One point in which Young America displays lamentable vulgarity is in the habit of interrupting older people. Interruptions, we of a former generation were taught, are rude. That is a forgotten fact in many so-called polite circles. And when people do not interrupt they seem to be waiting for the person speaking to finish what he has to say in order to “cut in” (no other expression describes it fitly) with some new and original remark. That is, apparently, the only reason that one listens to others,—just for the sake of having some one to answer. The world is full of things, and getting fuller every day, and unless one talks most of the time he will never be able to air his opinions on all points. And every one’s opinion is of priceless value,—at least to himself. This seems to be the attitude of Young America. Yet in courtesy to the hoary head one should occasionally pause long enough to allow the owner thereof to express an opinion. Although one has passed fifty, one may, nevertheless, have sound judgment and ideas on some subjects that are worth consideration. I wish young men and women would occasionally remember this.

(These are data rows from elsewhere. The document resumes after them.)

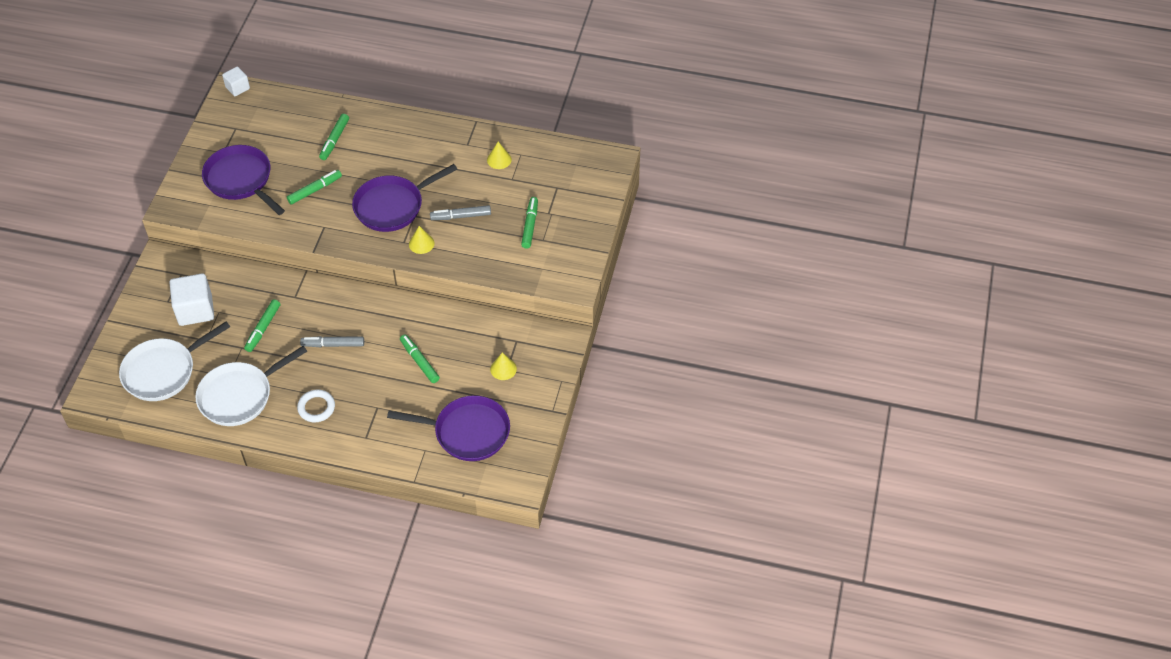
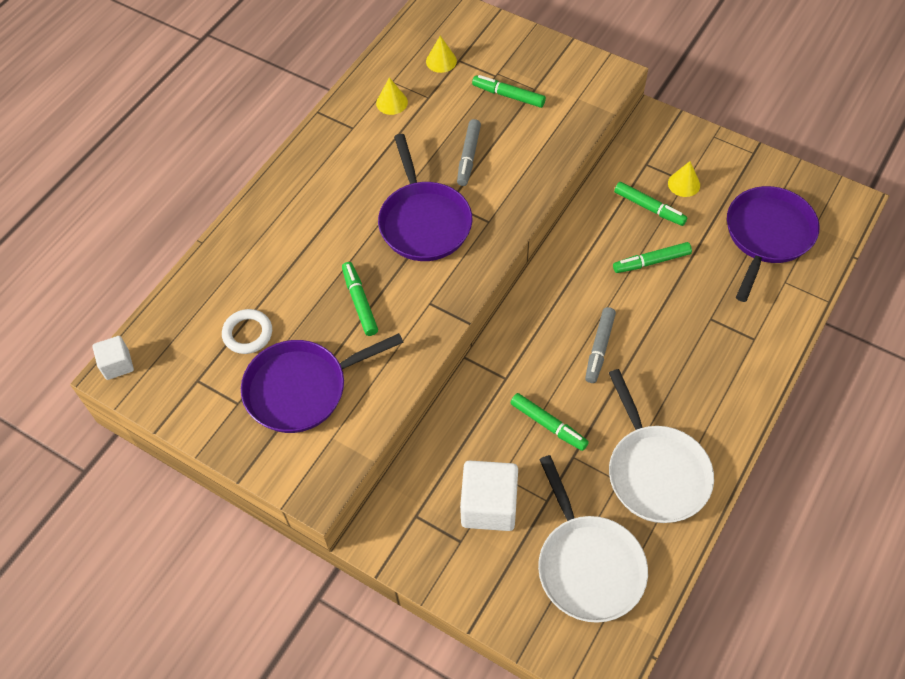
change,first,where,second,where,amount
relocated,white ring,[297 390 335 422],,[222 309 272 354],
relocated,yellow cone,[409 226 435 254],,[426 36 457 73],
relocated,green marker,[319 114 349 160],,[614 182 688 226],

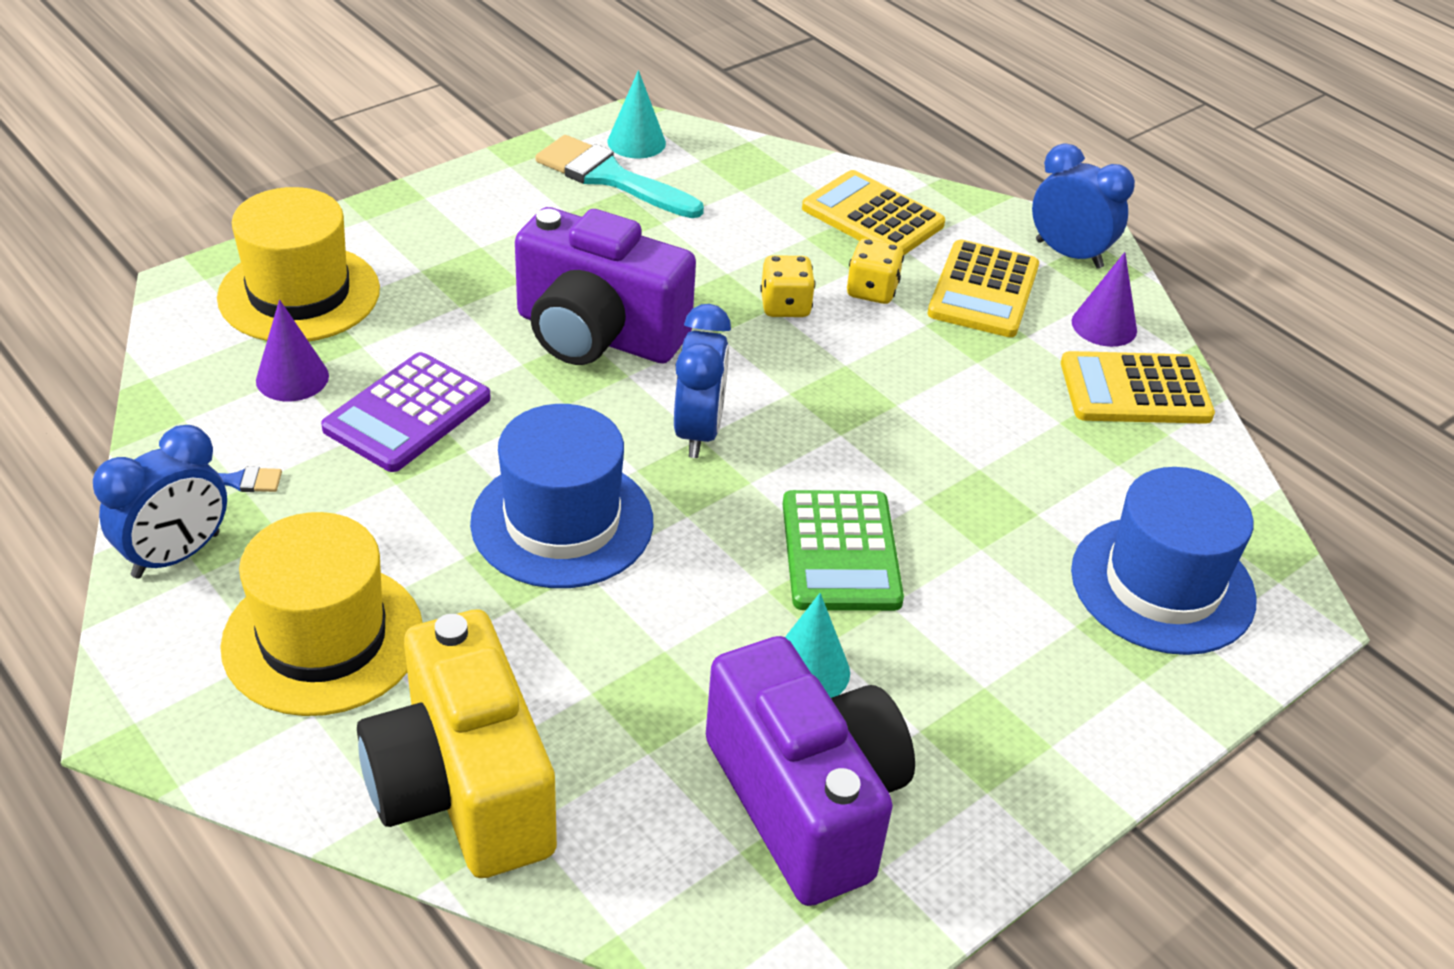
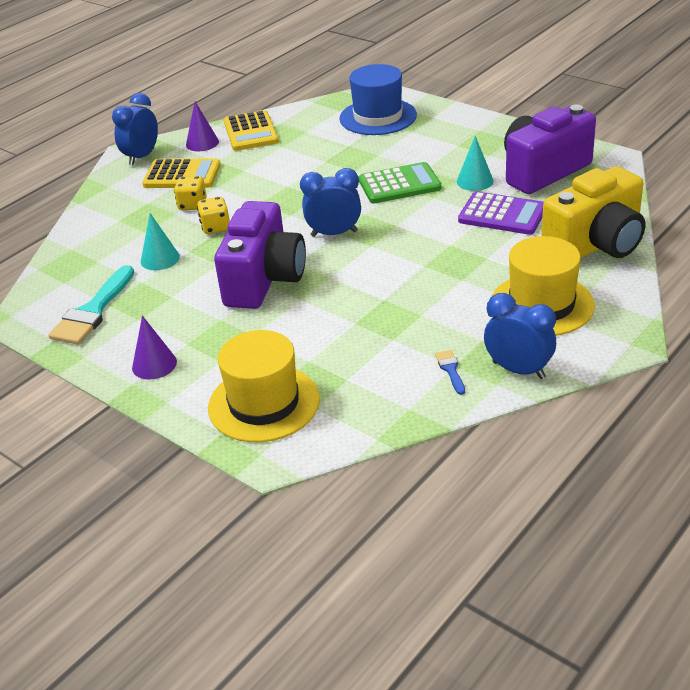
change,first,where,second,where,amount
relocated,purple cone,[256 300 329 401],,[132 316 177 380],
relocated,turquoise cone,[608 70 666 159],,[141 213 180 270],
relocated,purple calculator,[321 352 491 472],,[458 191 544 235],
missing,blue hat,[470 404 653 588],,,
missing,yellow calculator,[802 170 945 255],,,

The woman of sixty, or over, can really learn little of value from her granddaughter,—even when that granddaughter is a college graduate, and has all the arrogance of twenty years. Of course, grandmother may need enlightenment on college athletics, on golf, even, perhaps, on bridge,—although that is very doubtful, if she lives in a fashionable neighborhood. But, after all, these are not the greatest things of life. She would, perchance, be glad to listen to her young relative’s accounts of her sports if she would take the trouble to tell the happenings that interest her in a loving respectful spirit. Our elderly woman does not like to be patronized, to be told that she dresses like an old fashion-plate, and that she is, to use the slang of the day, a “back number.” The grandmother knows better. She has lived and she is sure that from her store of knowledge of life—of men, women and things as they really are—she could bring forth treasures, new and old, that would be of great help to the hot-headed, impulsive young girl about to risk all on the perilous journey that lies before her.

I would, therefore, suggest that Our Girl practise deference toward her elders. At first she may not find it easy, but it is worth cultivating. It is, moreover, much more becoming than arrogance and aggressiveness, too common nowadays. There is something wrong when a person feels no respect for one who has attained to double or treble her years. There is something lacking. The collegians of both sexes would do well to turn their analytical minds on themselves, and, as improvement is the order of the day, add to their fund of becoming attainments the sweet old-fashioned attribute of courtesy and reverence toward age.

SMALL COURTESIES

It is easy, after all, if one will watch carefully, to do the little kind thing that makes for comfort, and not do it aggressively. It is not necessary to adjust a pillow at the elderly person’s back as if she needed it. I saw a sweet woman put a pillow behind an invalid with such tact that the sufferer, who was acutely sensitive on the subject of her condition, did not suspect that her hostess had her illness in mind.